Written by Ben Murchison
Set 27 years after the events of T2, producer James Cameron and director Tim Miller bring us Terminator: Dark Fate, which serves as a direct sequel to the first two films. While those storylines were focused on ensuring that Sarah Connor’s son, John, would grow up to lead the resistance against the machines after Judgement Day, this new offering turns the page entirely. Since Skynet was successfully thwarted, the Connors are no longer central to the fight, but wouldn’t you know that some other clever folks came along and created a similar, perhaps more threatening network called Legion, which will bring about the same fate for humanity.
Cameron and Miller decided to go the Force Awakens route in an attempt to satisfy fans of the first two movies by relying on a retread of the same premise that there is someone important that the network wants dead and the humans want to protect. There is not a surplus of originality to the story being told, but they do reintroduce characters that we know and love so we don’t care as much about that. The most advanced Terminator that we have seen to date called a Rev-9 (Gabriel Luna). This Terminator seems to be a blend of the classic T-800 (Arnold Schwarzenegger) and the T-1000 from T2 and is sent to kill Dani Ramos (Natalia Reyes). Dani, who is quickly running for her life, is aided by Grace (Mackenzie Davis), an enhanced soldier whose mission is to keep her alive at all costs.
Bringing Linda Hamilton back into the fold as Sarah Connor adds a sense of credibility that was lacking in all of the subsequent sequels since T2. If you can swallow the very hard pill of everything she and others accomplished in the past being for seemingly nothing, then you can enjoy her here as a very badass, battle-hardened Terminator hunter. She unknowingly finds herself in the middle of this new conflict, but is invested in Dani’s survival because she’s been in her position before, and to quote her, “it sucks.”
Although this film asks you to ignore all of the ill-fated sequels that Cameron was not involved with, it does take a few ideas from them — like a hybrid human character like Salvation or what would happen if a T-800 was left over from a mission like in Genisys. It expands on that second idea to bring back Schwarzenegger and round out the integral cast, because of course, it really wouldn’t be a Terminator movie without him, and he delivers as only he can. It is odd that his character’s most important contribution is lighthearted comic relief at this point — especially when you consider how he began.
If there is one thing that Cameron has done fairly consistently, it’s create heroines that can flawlessly blend into the fray with any male counterparts, whether that be Sarah Connor, Ripley from Aliens, Neytiri from Avatar, Alita the titular Battle Angel, or Rose from Titanic, just kidding, she caused Jack’s death, but you get it. While it isn’t the main message delivered by the story, it’s pretty cool that Sarah Connor went from just the mother of someone important in the original, to bringing Skynet down, to now just destroying Terminators for fun—all because Skynet underestimated her and created an enemy worse than John might have become.
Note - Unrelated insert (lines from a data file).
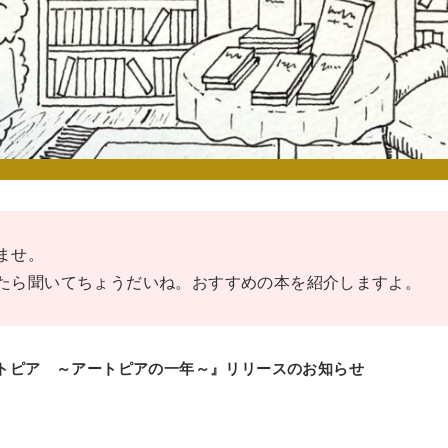
ませ。
たら聞いてちょうだいね。おすすめの本を紹介しますよ。
トピア ～アートピアの一年～』リリースのお知らせ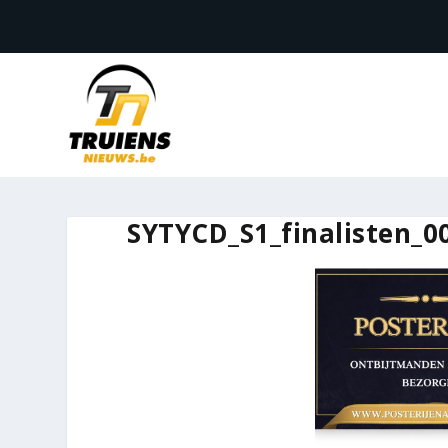
SYTYCD_S1_finalisten_00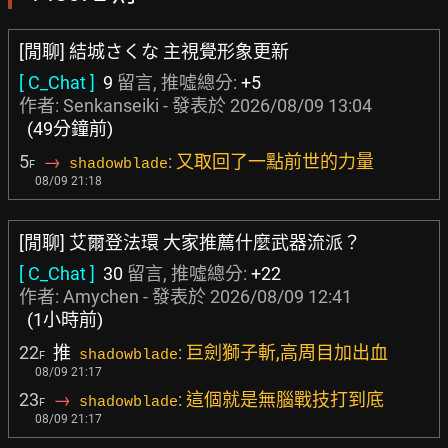
[閒聊] 結城さくな 主視覺形象更新
[ C_Chat ]
9
留言, 推噓總分:
+5
作者:
Senkanseiki
- 發表於
2026/08/09 13:04
(49分鐘前)
5
→
: 又取回了一點前世的力量
shadowblade
F
08/09 21:18
[閒聊] 艾爾登法環 大家推薦什麼武器流派？
[ C_Chat ]
30
留言, 推噓總分:
+22
作者:
Amychen
- 發表於
2026/08/09 12:41
(1小時前)
22
推
: 巨劍獅子斬,高周目加出血
shadowblade
F
08/09 21:17
23
→
: 這個就是無腦戰技打到底
shadowblade
F
08/09 21:17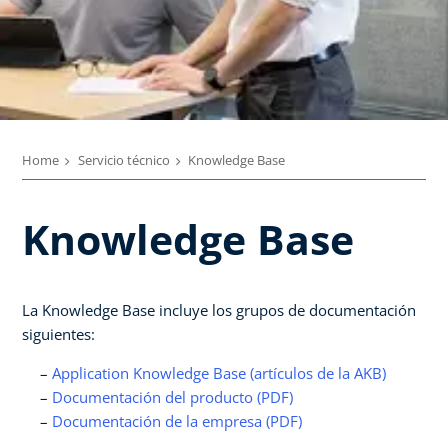
Home
Servicio técnico
Knowledge Base
Knowledge Base
La Knowledge Base incluye los grupos de documentación
siguientes:
Application Knowledge Base (artículos de la AKB)
Documentación del producto (PDF)
Documentación de la empresa (PDF)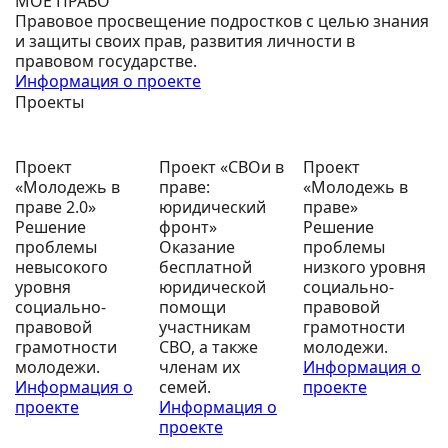
МОЁ ПРАВО
Правовое просвещение подростков с целью знания
и защиты своих прав, развития личности в
правовом государстве.
Информация о проекте
Проекты
Проект
Проект «СВОи в
Проект
«Молодежь в
праве:
«Молодежь в
праве 2.0»
юридический
праве»
Решение
фронт»
Решение
проблемы
Оказание
проблемы
невысокого
бесплатной
низкого уровня
уровня
юридической
социально-
социально-
помощи
правовой
правовой
участникам
грамотности
грамотности
СВО, а также
молодежи.
молодежи.
членам их
Информация о
Информация о
семей.
проекте
проекте
Информация о
проекте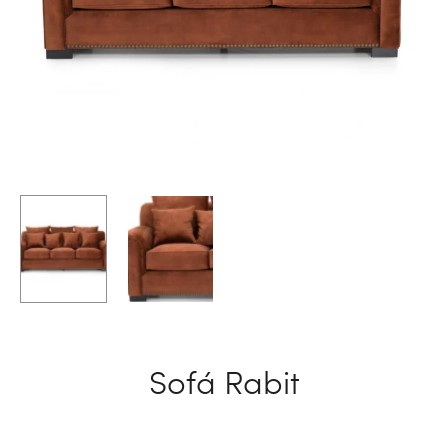
Sofá Rabit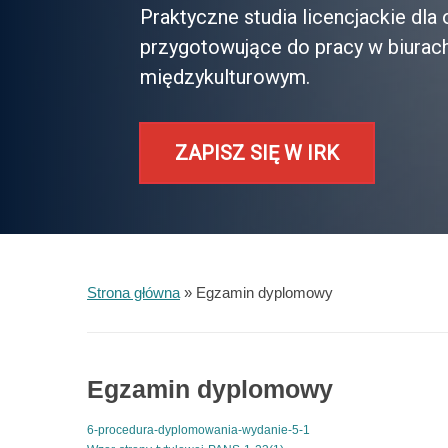
Praktyczne studia licencjackie dl
przygotowujące do pracy w biurac
międzykulturowym.
ZAPISZ SIĘ W IRK
Strona główna
»
Egzamin dyplomowy
Egzamin dyplomowy
6-procedura-dyplomowania-wydanie-5-1
Pobierz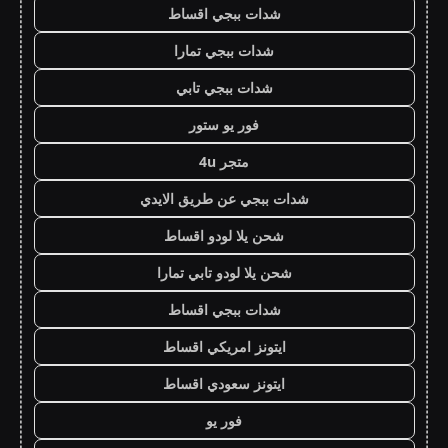
شدات ببجي اقساط
شدات ببجي تمارا
شدات ببجي تابي
فور يو ستور
متجر 4u
شدات ببجي عن طريق الايدي
شحن يلا لودو اقساط
شحن يلا لودو تابي تمارا
شدات ببجي اقساط
ايتونز امريكي اقساط
ايتونز سعودي اقساط
فور يو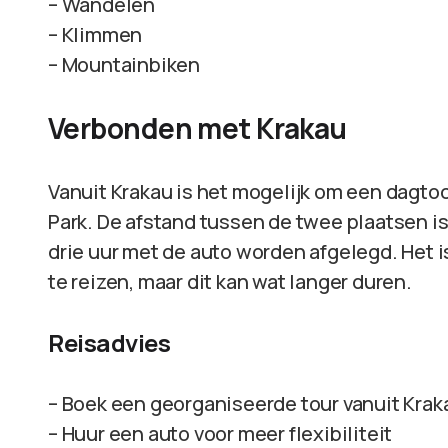
– Wandelen
– Klimmen
– Mountainbiken
Verbonden met Krakau
Vanuit Krakau is het mogelijk om een dagto
Park. De afstand tussen de twee plaatsen i
drie uur met de auto worden afgelegd. Het 
te reizen, maar dit kan wat langer duren.
Reisadvies
– Boek een georganiseerde tour vanuit Krak
– Huur een auto voor meer flexibiliteit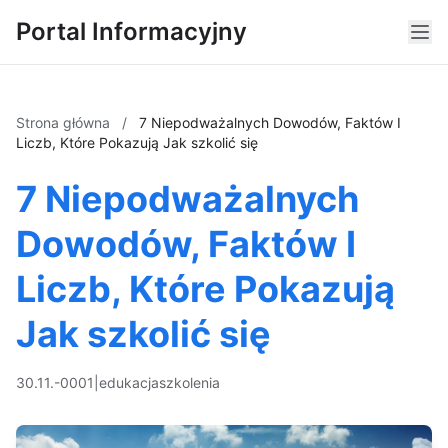
Portal Informacyjny
Strona główna
/
7 Niepodważalnych Dowodów, Faktów I
Liczb, Które Pokazują Jak szkolić się
7 Niepodważalnych
Dowodów, Faktów I
Liczb, Które Pokazują
Jak szkolić się
30.11.-0001
|
edukacja
szkolenia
Dani spends most of her screen time bewildered and reacting, much like Sarah Connor in the first film. While some of her speeches seem a tad forced, Reyes does make a strong push to win the audience over in the final act. Linda Hamilton is why this movie matters, and is every bit as impressive today as she was playing the role decades ago, and Davis looks more than formidable matching up against the Rev-9 in the film’s many action sequences. The most interesting bits of Grace may actually be flashbacks, when she is giving some exposition, and it’s a shame that more of the movie isn’t about that.
Just how good Grace is at fighting the Rev-9 is actually a detriment, because everyone but the Border Patrol agents look competent fighting against him. The nifty way he is able to split into two forms is a fun idea and a good visual, but watching everyone take turns beating him relentlessly weakens Luna’s attempt at what should be a daunting villain. Obviously, this machine has a bend but don’t break philosophy, but it pales in comparison to prior Terminator portrayals.
Despite its over two-hour runtime, Dark Fate feels quickly-paced thanks to its action sequences, which are frequent and for the most part look as tremendous and well-choreographed as they can considering how much CGI is needed. The only sad exception is falling prey to a desire many other films have: including a fight sequence that takes place on board a crashing airplane. These probably should have died after Transporter 2 because they are messy and never work as well as intended. If you give them a pass for that, then they deliver on the big guns, explosions, poignant F-bombs other R-rated violence that you should expect from a decent Terminator movie on the way to a satisfying final confrontation.
T2 was a fantastic and expensive follow-up to James Cameron’s smart and original low budget creation and in a perfect world, it all would have ended there. But it didn’t, so here we are with Terminator: Dark Fate. It could be worse, and it has been previously. The film pays homage to its beginnings, and gives you back the real Sarah Connor, which is a step in the right direction even if it’s not offering anything new. If it does earn future sequels, fingers crossed for Michael Biehn returning as Kyle Reese. You can do anything you want James Cameron.